Wise indeed was George Selwyn Marryat when he said: "its not the fly; its the driver"
Hi Alex,
I think some of the studies did not focus on that point...
Others said the stiletto effect to mean more damage with barbless hooks, what personally I don't believe either. Simply I have seen opposite too often.
Those fish I saw not having claws anymore were caught on barbed hooks of course.
Greets
Bernd
I find just one BS in the "barbed-barbless" debate...that barbless is holding fish better, and the barb is for holding the bait...it is, but it holds the fish better, too.
barbless reduces fish-handling time, so it's better for C&R intentions. I see it sooo simple.
Peter "...fish like a demon with a mission"-Sudesh
What we, as instructors, must do is to teach anglers how to play fish effectively. The general lack of knowledge about how to use a rod in an efficient way is amazing. Here is an example.

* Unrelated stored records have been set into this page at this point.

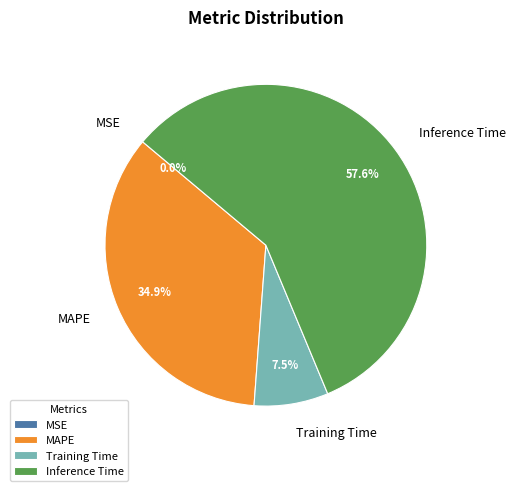

Between MAPE and Training Time, which is larger?

MAPE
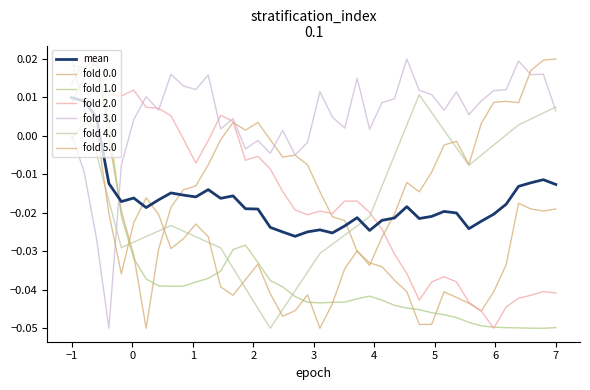

How many lines are shown in the chart?

7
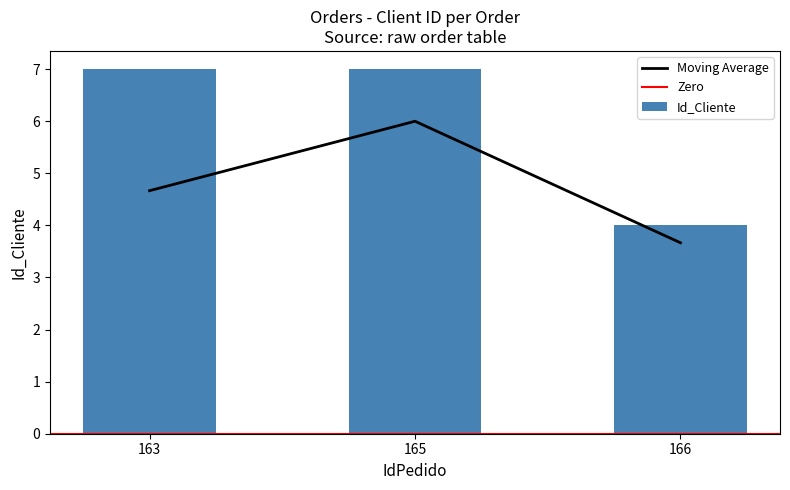

How many values are between 4 and 7?

3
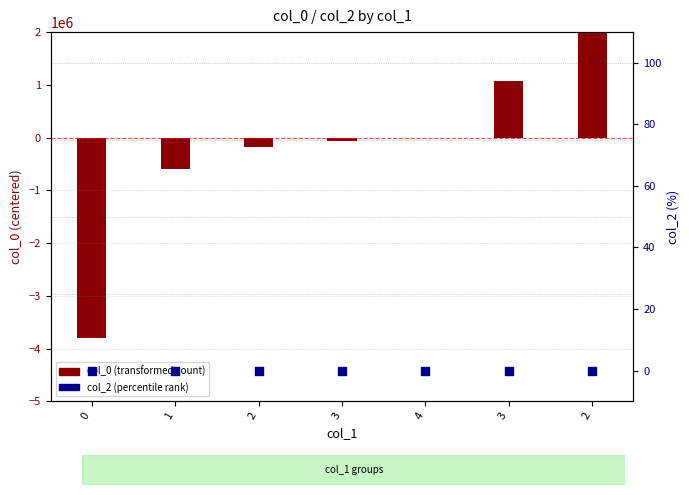

At which category is the sum across all series the highest?

2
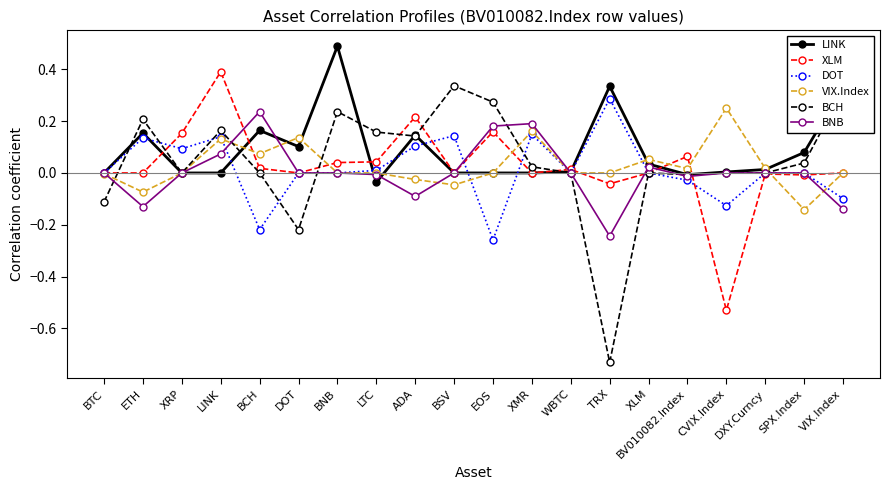

At BCH, list the series in order from largest to smallest.

BNB, LINK, VIX.Index, XLM, BCH, DOT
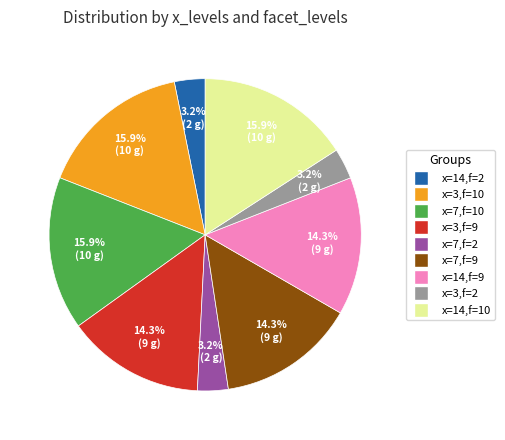

Is there any slice that represents more than half of the pie?

No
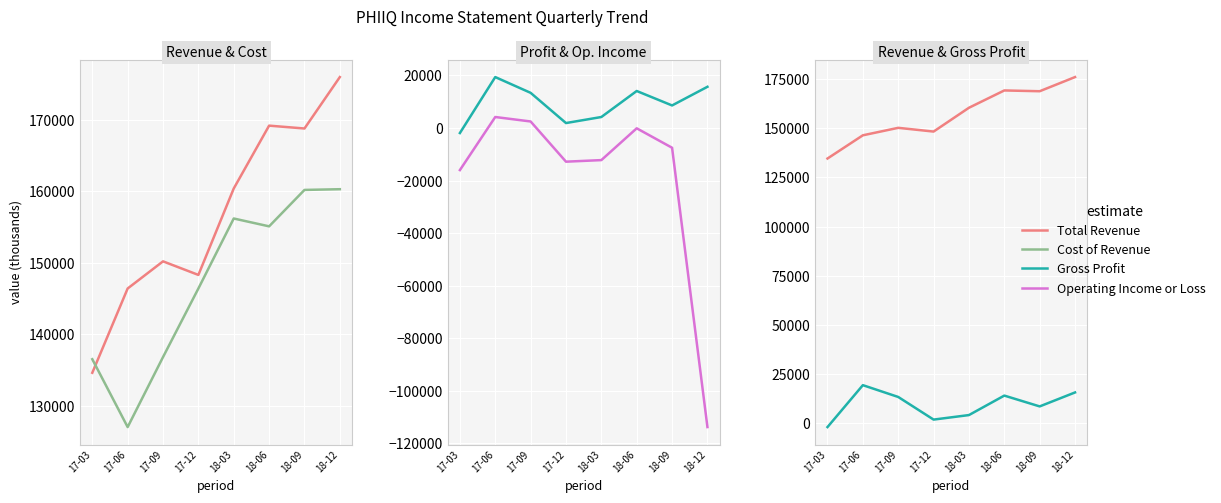

True or false: Gross Profit and Operating Income or Loss cross at least once.

False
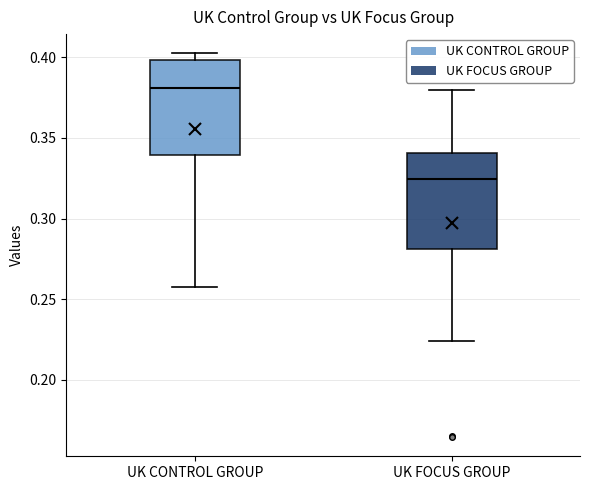

Where is the upper edge of the box for UK CONTROL GROUP on the y-axis? The values are not printed on the chart, so give them approximately, as read against the axis.

0.400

The angler explains that instead of using his usual 7 weight rod he had a 5 weight for catching those barbel between 1 and 2 kg. It was almost impossible to get them with such a rod, he states. Amazing.
Aitor is not like us, he is Spanish, and therefore completely mad.
Cheers, Paul
No discutas nunca con un idiota, la gente podría no notar la diferencia.
Immanuel Kant
alex vulev wrote:maybe an euronympher would get them on a 2-3# Aitor
You don't need an euronympher for that. Any angler knowing how to change the angle of his rod can get those in any rod weight!
I just like to use an 8'#4 for my barbel fishing.
Aitor is not like us, he is Spanish, and therefore completely mad.
Cheers, Paul
No discutas nunca con un idiota, la gente podría no notar la diferencia.